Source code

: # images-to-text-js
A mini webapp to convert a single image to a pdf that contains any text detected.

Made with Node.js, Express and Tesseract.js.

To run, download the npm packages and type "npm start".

#### [Exercise instructions]
In the answer, please give only the lines from the line containing "Made with Node.js, Express and Tesseract.js." through the final line of the data, copied exactly.

#### [Answer to the problem]
Made with Node.js, Express and Tesseract.js.

To run, download the npm packages and type "npm start".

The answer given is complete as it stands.